İkrah: İnsanın istemediği, hoşlanmadığı bir işi fiilen bir tehdit ile ilzam etmektir. Dinin aslı olan imanın kökü tasdik ve kalbe ait itikattır. Bu ise sırf bir rıza ve hür irade ile yapılacak bir iştir.
Dinde ikrah yoktur. Allah onu zorla kimseye vermez. Dini, irade ile dilemek lazım gelir, zorlama yoktur. Bunu böyle anlamalıdır. “Zorlama, dinde yoktur” demektir.
Dinin konusu zorunlu fiiller değil, iradeye dayalı fiillerdir. Bunu için iradi fiillerden olan zorlama, dinde menedilmiştir. Dinde, dinin hükümlerinde, dinin dairesinde zorlama değil belki ikrahtan koruma vardır. İslam dinin bulunduğu yerde ikrah bulunmaz veya bulunmamalıdır. Din zorlama yapınız demez, ikrah meşru’ ve muteber olmaz. Zorla yapılan amelde dinin vaat ettiği sevap bulunmaz, rıza ve güzel niyet bulunmayınca hiçbir amel ibadet olmaz. “ameller niyetlere göredir.”

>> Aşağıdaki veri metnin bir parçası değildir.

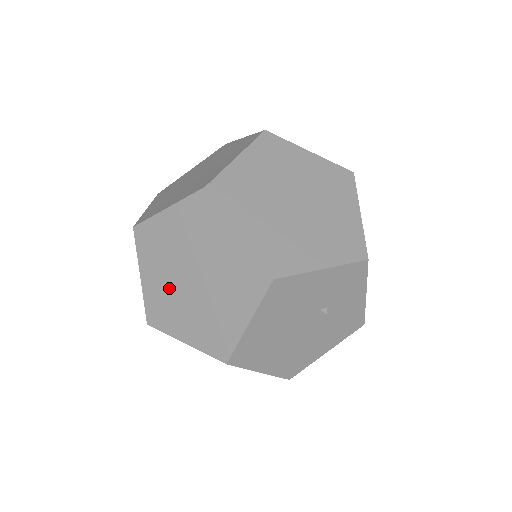
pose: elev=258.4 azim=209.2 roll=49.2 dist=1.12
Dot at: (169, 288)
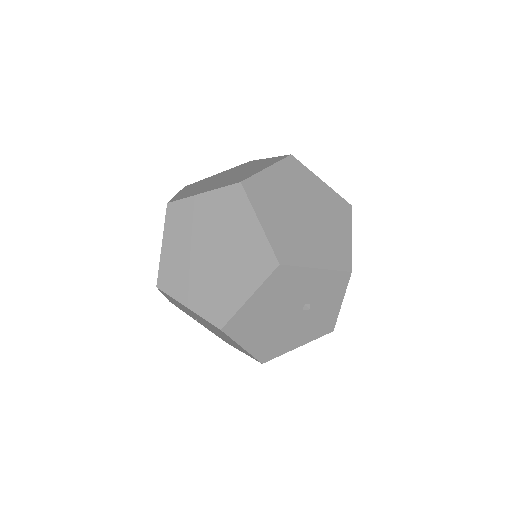
Dot at: (186, 259)
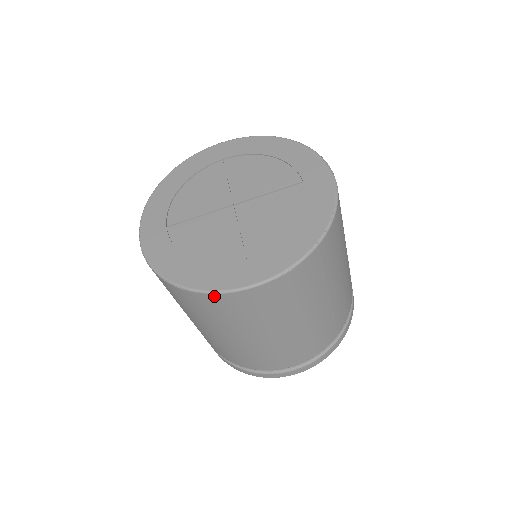
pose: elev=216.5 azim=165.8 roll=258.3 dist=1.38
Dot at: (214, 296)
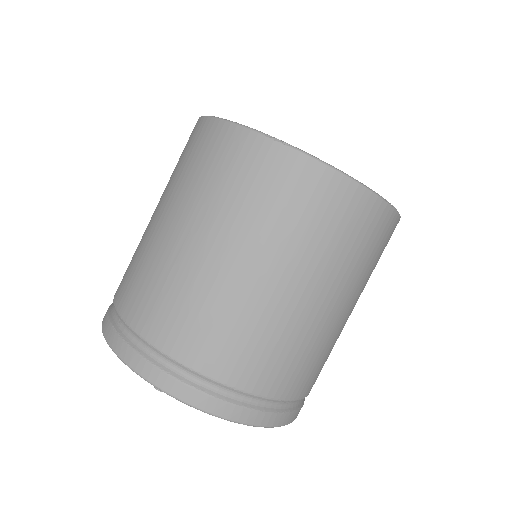
Dot at: (211, 123)
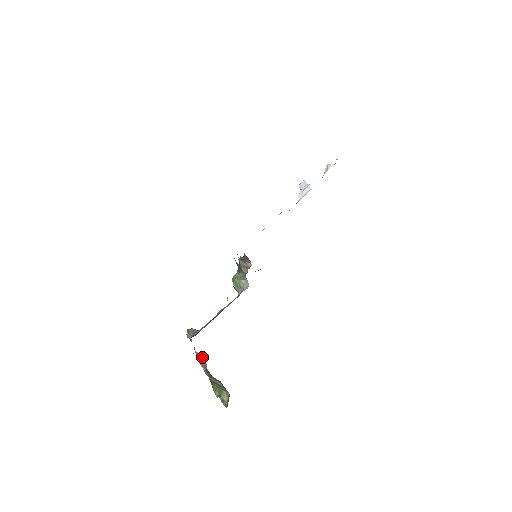
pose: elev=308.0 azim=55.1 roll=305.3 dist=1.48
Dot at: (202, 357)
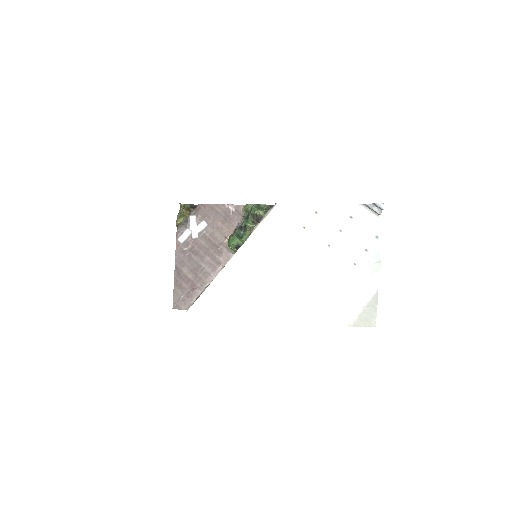
Dot at: occluded
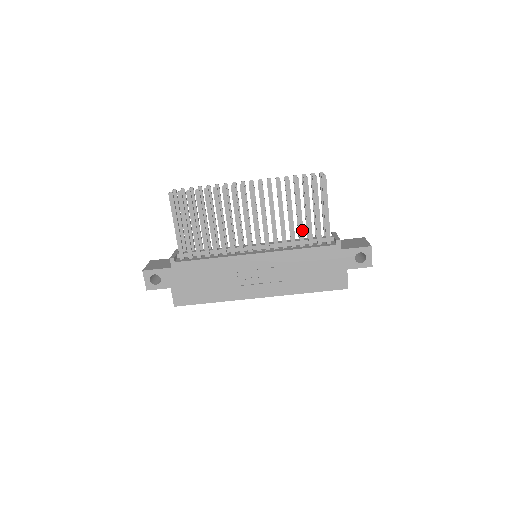
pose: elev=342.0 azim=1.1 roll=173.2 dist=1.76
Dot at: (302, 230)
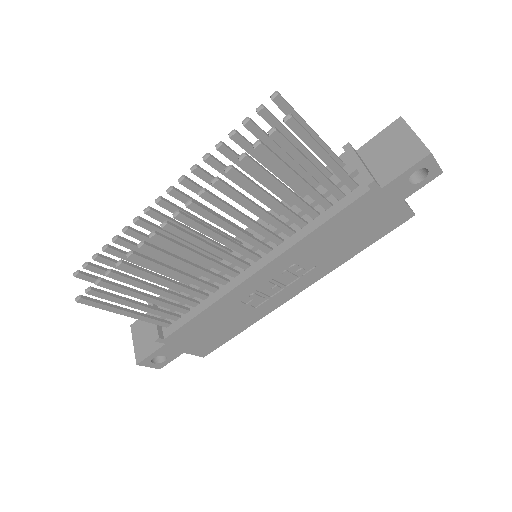
Dot at: (302, 203)
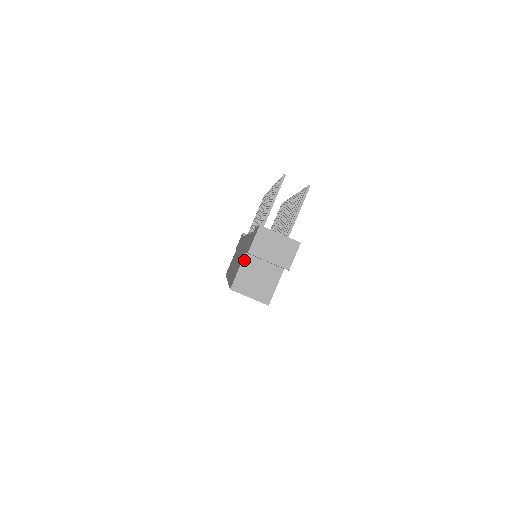
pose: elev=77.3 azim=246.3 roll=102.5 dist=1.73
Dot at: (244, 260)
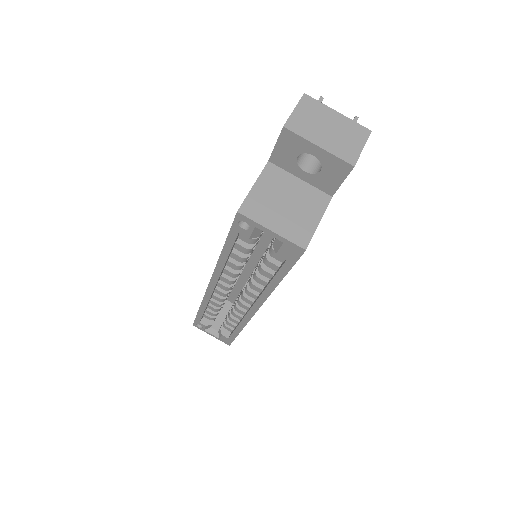
Dot at: (265, 171)
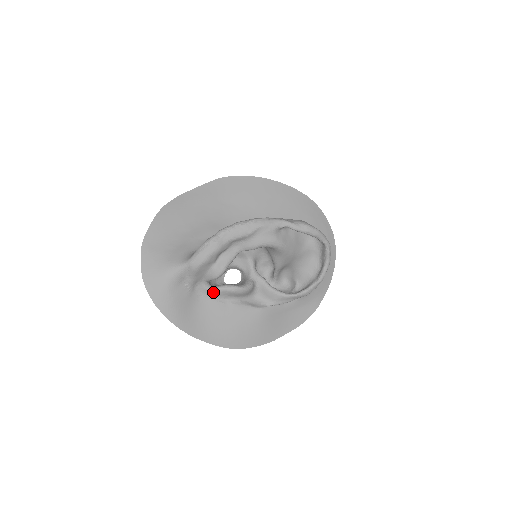
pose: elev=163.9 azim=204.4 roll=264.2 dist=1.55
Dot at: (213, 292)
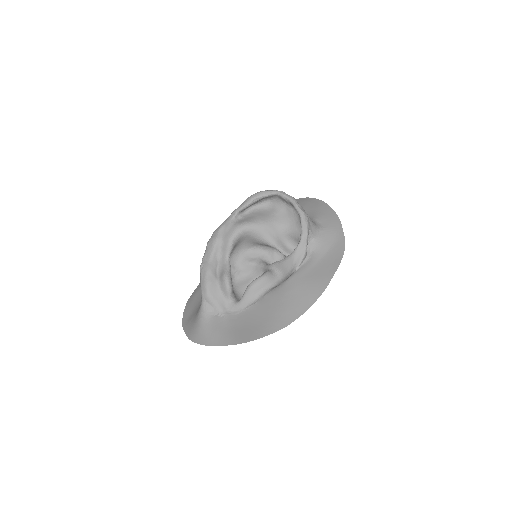
Dot at: (243, 302)
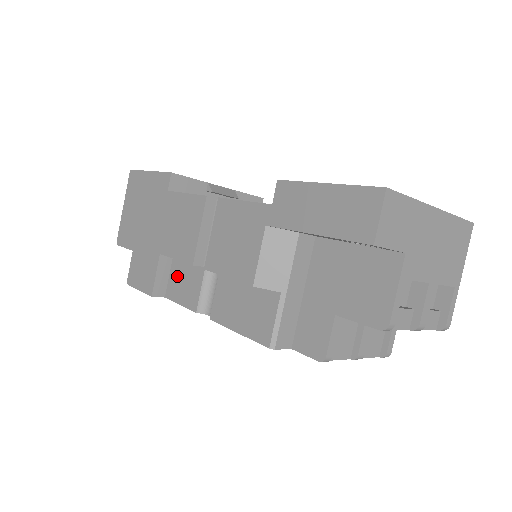
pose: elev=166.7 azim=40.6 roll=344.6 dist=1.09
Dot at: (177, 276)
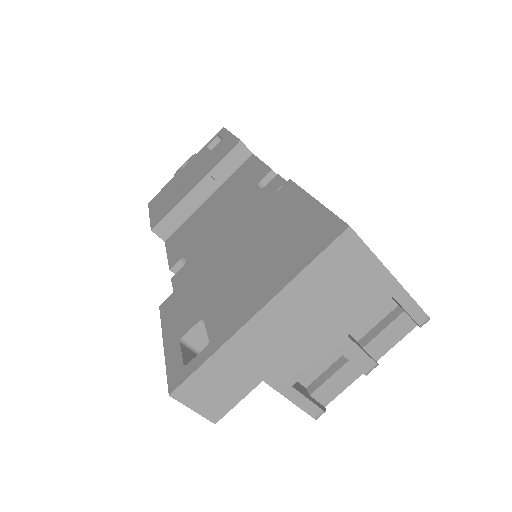
Dot at: occluded
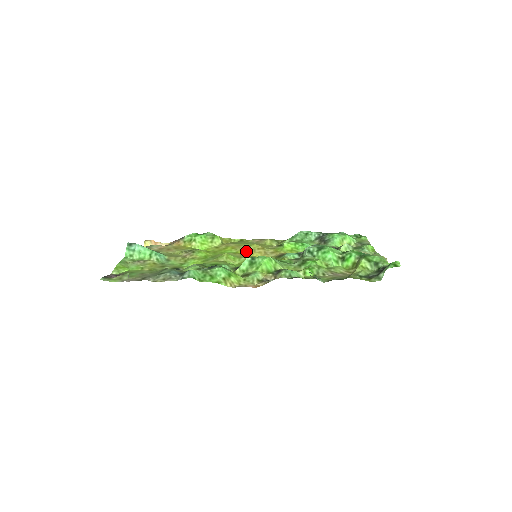
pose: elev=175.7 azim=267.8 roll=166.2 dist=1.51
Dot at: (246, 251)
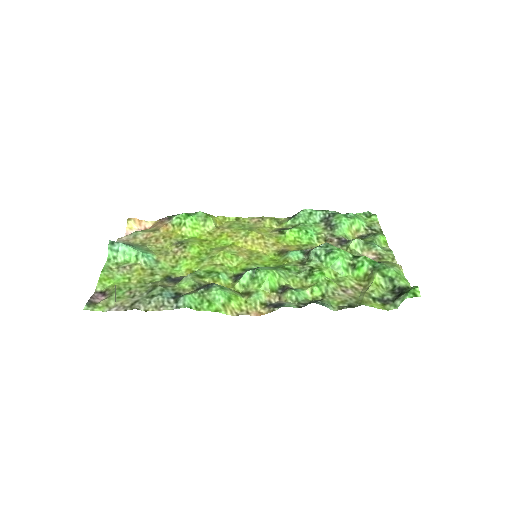
Dot at: (244, 242)
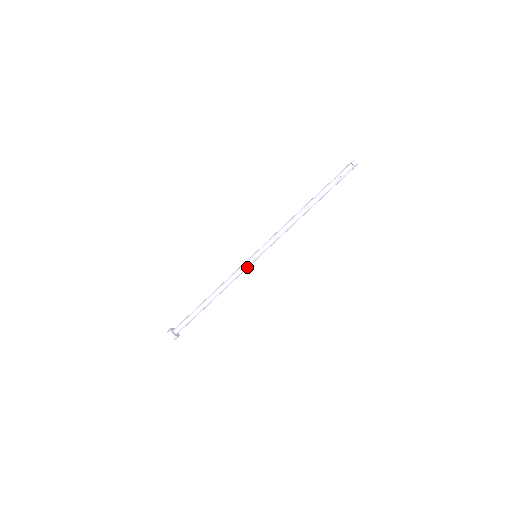
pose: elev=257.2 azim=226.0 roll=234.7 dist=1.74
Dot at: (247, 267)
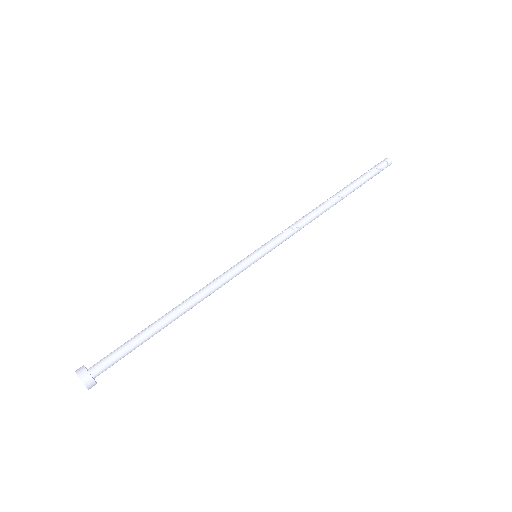
Dot at: (240, 267)
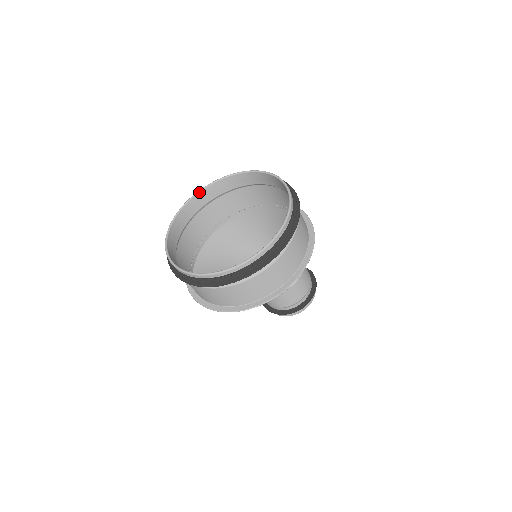
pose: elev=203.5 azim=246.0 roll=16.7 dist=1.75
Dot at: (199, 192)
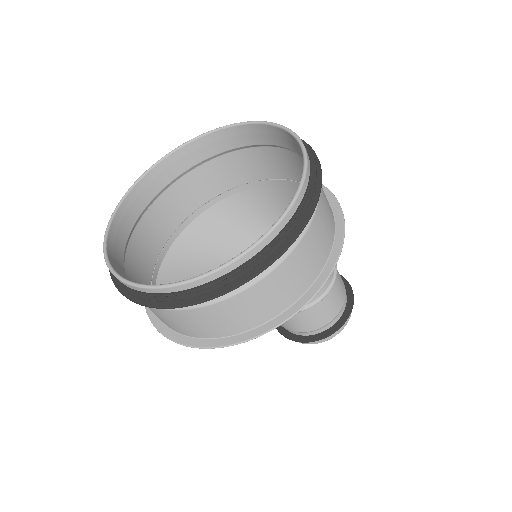
Dot at: (189, 142)
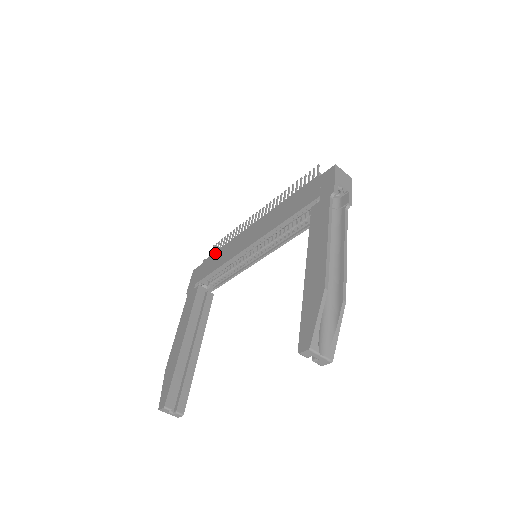
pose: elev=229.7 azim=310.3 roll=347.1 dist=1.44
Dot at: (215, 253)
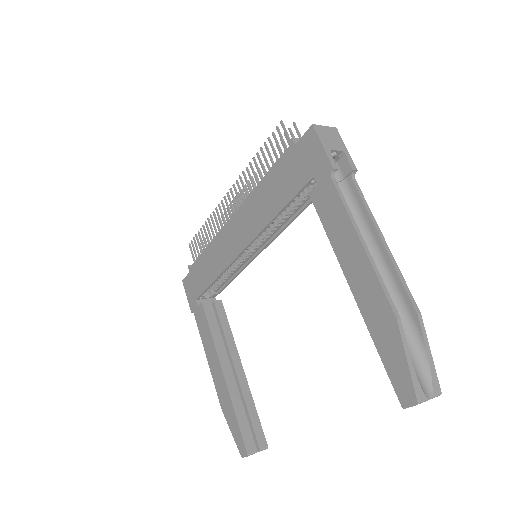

Dinin insanlardan istediği bütün emirleri güzel bir niyet ve rıza ile yapmalıdır. Zorla itikad mümkün değil, zorla, cebren gösterilen iman, hakiki iman değil, zorla kılınan namaz, namaz değil, oruç keza, hacc keza…İslamiyet’te herkes vazifesini hür iradesiyle yapmalı, cebredilmeden yaşamalıdır.
Hem bir başka manası sizin üzerinize dinde hiçbir zorluk yani baskı yapmadı. Size emrettiği dinde emirlerini, tekliflerini genişlikle münasip kıldı. Diğer dinler gibi ağır, çekilmez yükler yüklemedi. Herkesin durumuna, ihtiyacına, mazeretine göre ruhsatlar verdi. Demektir.